◆ **HOW TO COMPLETE THIS TASK**
Write out the lines below exactly, beginning at the one with "index mcp: (203, 149)" and stopping after the one with "thumb ip: (175, 273)"; the pictures are not copied.
======
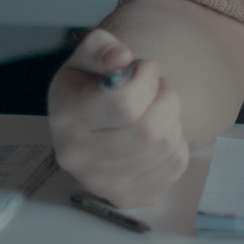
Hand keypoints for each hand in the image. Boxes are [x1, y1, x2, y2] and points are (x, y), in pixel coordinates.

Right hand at [47, 29, 189, 207]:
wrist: (84, 124)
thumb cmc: (88, 86)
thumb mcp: (86, 56)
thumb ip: (101, 46)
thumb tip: (121, 58)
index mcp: (65, 119)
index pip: (122, 105)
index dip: (146, 80)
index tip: (146, 67)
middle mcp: (77, 157)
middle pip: (148, 130)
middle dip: (166, 98)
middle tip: (160, 86)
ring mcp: (102, 183)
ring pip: (165, 147)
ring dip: (173, 119)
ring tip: (160, 107)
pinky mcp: (128, 197)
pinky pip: (175, 167)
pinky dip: (178, 143)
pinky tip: (160, 133)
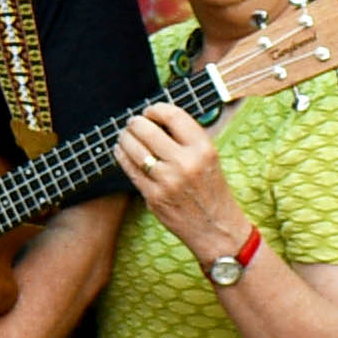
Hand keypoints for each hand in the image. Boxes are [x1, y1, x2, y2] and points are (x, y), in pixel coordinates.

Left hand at [114, 103, 241, 262]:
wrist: (215, 228)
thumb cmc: (211, 189)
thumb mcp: (209, 158)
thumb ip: (186, 139)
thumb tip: (156, 118)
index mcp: (203, 149)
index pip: (173, 116)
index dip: (156, 109)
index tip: (150, 111)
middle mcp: (185, 163)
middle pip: (147, 129)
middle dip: (135, 122)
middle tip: (133, 122)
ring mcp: (167, 180)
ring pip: (134, 148)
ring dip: (125, 137)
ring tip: (125, 135)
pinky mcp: (153, 196)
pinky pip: (130, 169)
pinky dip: (122, 155)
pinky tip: (121, 150)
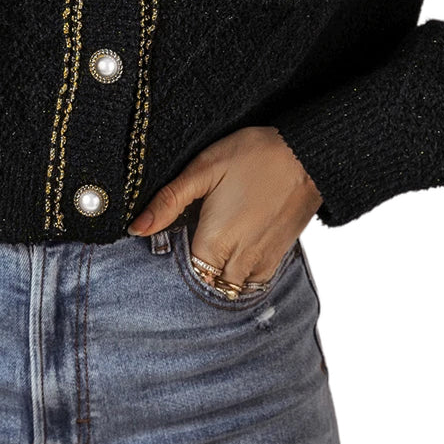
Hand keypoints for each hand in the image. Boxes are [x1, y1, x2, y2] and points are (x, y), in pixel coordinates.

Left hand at [126, 126, 322, 287]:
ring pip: (229, 289)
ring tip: (207, 253)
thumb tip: (136, 229)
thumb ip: (168, 202)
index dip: (171, 267)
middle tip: (186, 249)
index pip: (184, 276)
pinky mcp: (278, 259)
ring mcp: (261, 263)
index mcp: (215, 243)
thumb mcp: (204, 169)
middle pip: (206, 286)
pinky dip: (238, 277)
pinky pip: (252, 284)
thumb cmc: (255, 156)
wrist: (308, 155)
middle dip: (193, 275)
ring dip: (216, 278)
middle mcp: (239, 261)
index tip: (166, 251)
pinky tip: (230, 255)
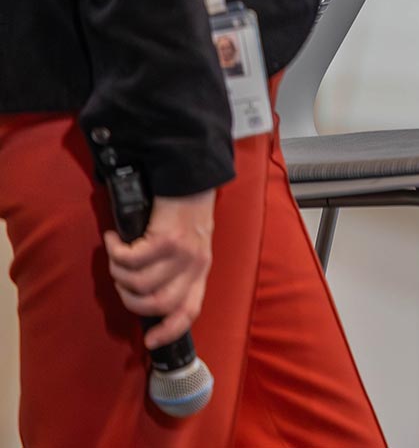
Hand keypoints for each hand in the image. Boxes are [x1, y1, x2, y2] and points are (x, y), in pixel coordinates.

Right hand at [105, 189, 214, 348]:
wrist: (191, 180)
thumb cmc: (185, 216)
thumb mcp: (190, 249)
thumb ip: (175, 273)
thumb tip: (144, 297)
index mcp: (200, 272)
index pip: (190, 311)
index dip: (170, 330)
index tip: (150, 341)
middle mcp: (195, 266)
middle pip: (157, 304)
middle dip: (130, 299)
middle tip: (120, 281)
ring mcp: (183, 253)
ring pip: (140, 282)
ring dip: (118, 273)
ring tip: (116, 257)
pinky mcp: (167, 238)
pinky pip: (130, 258)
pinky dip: (115, 251)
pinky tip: (113, 240)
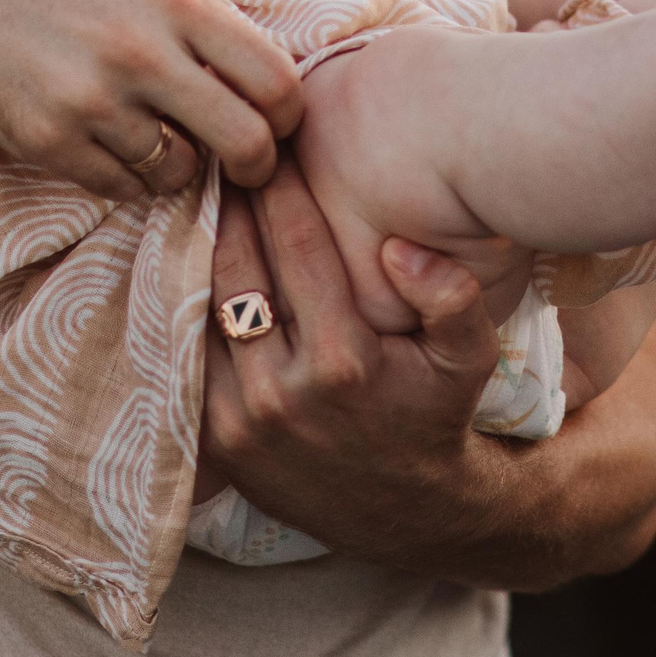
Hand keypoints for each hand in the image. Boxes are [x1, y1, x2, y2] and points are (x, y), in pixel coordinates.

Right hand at [0, 0, 305, 202]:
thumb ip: (210, 27)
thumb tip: (281, 91)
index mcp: (178, 3)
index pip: (275, 80)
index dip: (288, 117)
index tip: (277, 125)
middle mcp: (140, 51)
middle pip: (243, 139)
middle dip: (256, 165)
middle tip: (247, 167)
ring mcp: (93, 100)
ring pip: (179, 171)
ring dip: (178, 167)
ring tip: (154, 136)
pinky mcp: (51, 141)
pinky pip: (123, 188)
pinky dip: (128, 178)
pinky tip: (107, 143)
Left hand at [199, 158, 524, 560]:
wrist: (406, 512)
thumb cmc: (438, 416)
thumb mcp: (469, 359)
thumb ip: (453, 297)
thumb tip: (399, 247)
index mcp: (344, 361)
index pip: (297, 246)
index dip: (281, 187)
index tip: (271, 144)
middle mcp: (282, 390)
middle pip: (235, 266)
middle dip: (229, 203)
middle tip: (221, 152)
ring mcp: (240, 418)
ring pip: (201, 306)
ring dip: (198, 246)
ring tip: (197, 194)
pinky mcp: (215, 440)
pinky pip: (187, 352)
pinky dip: (186, 303)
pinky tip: (188, 260)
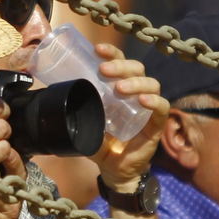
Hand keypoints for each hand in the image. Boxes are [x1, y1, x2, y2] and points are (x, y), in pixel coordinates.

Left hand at [87, 44, 167, 193]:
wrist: (111, 169)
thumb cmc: (100, 142)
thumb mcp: (85, 120)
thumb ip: (76, 107)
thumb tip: (56, 93)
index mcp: (120, 87)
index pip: (120, 62)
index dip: (112, 52)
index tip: (97, 50)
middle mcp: (136, 93)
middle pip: (137, 68)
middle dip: (120, 65)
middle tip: (103, 71)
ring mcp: (148, 108)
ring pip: (151, 84)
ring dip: (135, 82)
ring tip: (119, 88)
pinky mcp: (156, 125)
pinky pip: (162, 108)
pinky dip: (154, 102)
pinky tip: (143, 100)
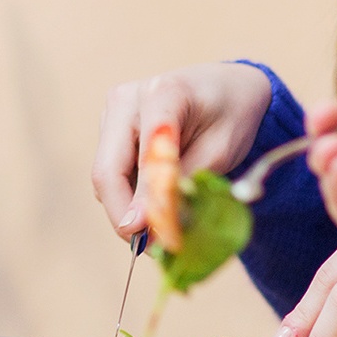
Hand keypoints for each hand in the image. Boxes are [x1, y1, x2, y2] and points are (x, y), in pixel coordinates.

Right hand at [93, 62, 272, 237]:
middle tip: (150, 249)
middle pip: (108, 169)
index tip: (151, 236)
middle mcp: (127, 99)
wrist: (226, 87)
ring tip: (159, 232)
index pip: (146, 153)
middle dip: (125, 216)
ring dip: (126, 209)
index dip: (145, 198)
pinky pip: (111, 171)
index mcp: (165, 94)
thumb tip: (150, 229)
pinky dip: (128, 196)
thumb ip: (183, 185)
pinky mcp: (109, 126)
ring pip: (105, 175)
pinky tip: (153, 207)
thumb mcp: (220, 152)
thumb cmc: (230, 116)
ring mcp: (112, 111)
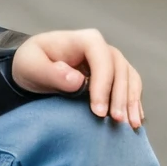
======
◆ **REPLY TO THE EXERCISE**
index mcp: (203, 149)
index pip: (173, 116)
index dip: (156, 109)
index tip: (150, 111)
middle mcp: (185, 163)
middle pip: (147, 129)
middle dip: (135, 122)
middle tip: (133, 122)
ring mcp: (167, 180)
ring pip: (134, 148)
ring dip: (125, 137)
ring tip: (125, 135)
pinky mcp: (153, 196)
pinky pip: (130, 169)
pinky dip: (122, 155)
pinky tip: (121, 150)
Hand keypoints for each hand in the image. Boxes are [x1, y1, x2, y2] and points are (x, y), in pixel coordinates.

Left hand at [126, 126, 322, 287]:
ring pip: (229, 289)
ring tip: (207, 253)
thumb tip: (136, 229)
thumb ip: (168, 202)
index dip: (171, 267)
middle tip: (186, 249)
index pip: (184, 276)
pinky mcp: (278, 259)
ring mcp: (261, 263)
index mcp: (215, 243)
thumb mcp: (204, 169)
middle pip: (206, 286)
pinky dip: (238, 277)
pinky pip: (252, 284)
thumb cmc: (255, 156)
wrist: (308, 155)
middle dip: (193, 275)
ring dip: (216, 278)
middle mcp: (239, 261)
index tip: (166, 251)
pinky tip: (230, 255)
Hand keypoints for each hand in the image. Boxes are [x1, y1, x2, y2] and points are (x, y), in pixel coordinates.

Right hand at [105, 189, 214, 348]:
wrist: (191, 180)
thumb cmc: (185, 216)
thumb mcp: (190, 249)
thumb ip: (175, 273)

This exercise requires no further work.